- [Given passage]:
A toy functional programming language. Inspired by SICP and Build Your Own Lisp.

Language features

All the regular Scheme stuff:

>>> (+ 1 1)
>>> (define x "Hello, world")
>>> x
"Hello, world"
>>> (define (square x) (* x x))
>>> (square 9)

First-class functions:

>>> (map square (list 1 2 3))
[1 4 9]
>>> ((lambda (x y) (+ x y)) 47 53)

Lists (actually, dynamic arrays) and dictionaries, with a convenient syntax inspired by Python:

>>> (concat ["Scheme" "Racket" "Common Lisp" "Clojure"] ["Scam"])
["Scheme" "Racket" "Common Lisp" "Clojure" "Scam"]
>>> (define dct {1:"one"  2:"two"})
>>> (get dct 1)

Lexical closures:

>>> (define (make-fun x) (lambda (y) (+ x y)))
>>> (define inc-by-10 (make-fun 10))
>>> (inc-by-10 30)

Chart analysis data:

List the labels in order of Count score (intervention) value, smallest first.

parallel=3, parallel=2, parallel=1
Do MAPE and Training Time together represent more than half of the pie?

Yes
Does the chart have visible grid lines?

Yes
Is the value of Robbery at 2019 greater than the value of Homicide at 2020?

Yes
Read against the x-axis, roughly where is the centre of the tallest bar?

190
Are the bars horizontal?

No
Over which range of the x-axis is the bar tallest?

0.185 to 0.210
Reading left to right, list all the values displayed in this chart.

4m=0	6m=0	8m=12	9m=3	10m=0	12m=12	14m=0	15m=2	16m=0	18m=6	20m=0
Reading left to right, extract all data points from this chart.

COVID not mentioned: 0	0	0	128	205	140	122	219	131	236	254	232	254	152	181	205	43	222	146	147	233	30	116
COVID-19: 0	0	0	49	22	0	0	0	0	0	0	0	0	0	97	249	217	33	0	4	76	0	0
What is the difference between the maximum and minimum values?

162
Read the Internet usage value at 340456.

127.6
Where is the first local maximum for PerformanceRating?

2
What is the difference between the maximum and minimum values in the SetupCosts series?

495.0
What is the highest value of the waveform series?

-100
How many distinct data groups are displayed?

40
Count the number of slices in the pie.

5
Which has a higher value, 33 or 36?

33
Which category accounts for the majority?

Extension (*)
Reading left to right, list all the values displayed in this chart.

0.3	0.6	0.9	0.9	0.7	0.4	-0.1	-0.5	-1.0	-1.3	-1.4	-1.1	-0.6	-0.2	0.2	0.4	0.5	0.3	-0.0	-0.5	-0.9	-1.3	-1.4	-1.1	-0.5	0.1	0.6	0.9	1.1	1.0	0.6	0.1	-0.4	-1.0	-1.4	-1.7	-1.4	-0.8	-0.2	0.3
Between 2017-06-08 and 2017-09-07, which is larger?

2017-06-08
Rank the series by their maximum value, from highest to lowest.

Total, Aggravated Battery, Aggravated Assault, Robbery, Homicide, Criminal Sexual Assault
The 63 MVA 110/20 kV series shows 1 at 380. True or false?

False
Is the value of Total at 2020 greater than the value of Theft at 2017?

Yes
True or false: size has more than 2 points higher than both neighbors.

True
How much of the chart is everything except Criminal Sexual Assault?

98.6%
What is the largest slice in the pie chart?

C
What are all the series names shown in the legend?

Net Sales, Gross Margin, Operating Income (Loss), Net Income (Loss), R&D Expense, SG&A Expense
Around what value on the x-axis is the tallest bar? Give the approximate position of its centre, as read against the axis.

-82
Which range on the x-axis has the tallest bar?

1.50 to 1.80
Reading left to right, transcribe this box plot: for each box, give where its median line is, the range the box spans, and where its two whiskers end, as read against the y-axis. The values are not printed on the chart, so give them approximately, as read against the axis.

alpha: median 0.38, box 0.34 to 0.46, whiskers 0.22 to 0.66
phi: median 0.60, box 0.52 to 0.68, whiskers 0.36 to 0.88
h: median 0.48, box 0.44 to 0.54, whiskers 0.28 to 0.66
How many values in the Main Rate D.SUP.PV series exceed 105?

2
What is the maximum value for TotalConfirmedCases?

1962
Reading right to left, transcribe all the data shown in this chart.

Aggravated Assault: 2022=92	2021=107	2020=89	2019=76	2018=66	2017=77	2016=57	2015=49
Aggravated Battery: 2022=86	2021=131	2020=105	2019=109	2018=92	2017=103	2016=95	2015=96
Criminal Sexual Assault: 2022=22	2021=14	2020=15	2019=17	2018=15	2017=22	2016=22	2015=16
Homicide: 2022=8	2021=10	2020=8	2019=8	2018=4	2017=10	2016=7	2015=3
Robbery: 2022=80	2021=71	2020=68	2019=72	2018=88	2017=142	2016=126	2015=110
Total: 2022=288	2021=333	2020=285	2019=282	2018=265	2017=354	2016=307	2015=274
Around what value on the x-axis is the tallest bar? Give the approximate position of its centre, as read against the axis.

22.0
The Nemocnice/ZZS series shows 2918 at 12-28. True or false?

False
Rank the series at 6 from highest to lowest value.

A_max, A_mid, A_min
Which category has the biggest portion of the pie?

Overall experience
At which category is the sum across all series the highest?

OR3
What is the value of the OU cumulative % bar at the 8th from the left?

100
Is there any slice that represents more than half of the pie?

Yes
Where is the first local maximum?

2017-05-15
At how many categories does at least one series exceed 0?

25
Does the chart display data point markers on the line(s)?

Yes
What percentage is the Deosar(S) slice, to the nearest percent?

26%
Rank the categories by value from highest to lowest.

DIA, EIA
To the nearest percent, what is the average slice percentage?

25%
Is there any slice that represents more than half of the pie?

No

- [Explore the material]:
[A] Recast the paragraph of the language overview that opens with "A toy functional programming language" as a brief bulleted list that keeps its main facts.
[B] In the language overview, what are the language's lists actually implemented as?
[C] Extend the language overview, picking up right after its last line.

- [Answers given]:
[A]
- A toy functional programming language
- Inspired by SICP and Build Your Own Lisp

[B] Dynamic arrays.

[C]
How to compile

At present this project is highly non-portable. It will most likely only work with gcc, possibly only on Ubuntu. At a minimum, you will need to install readline, Flex and Bison. On Ubuntu this can be done with

$ sudo apt-get install libreadline6 libreadline6-dev flex bison

It is recommended you install valgrind (to run the test suite) and a LaTeX compiler (to read the docs), but these are not strictly necessary to compile the project.

Once these dependencies have been satisfied, simply run make in the root directory. An executable file scam will be created, which starts a REPL if run with no arguments. If you have valgrind installed, you can use the script to run the test suite.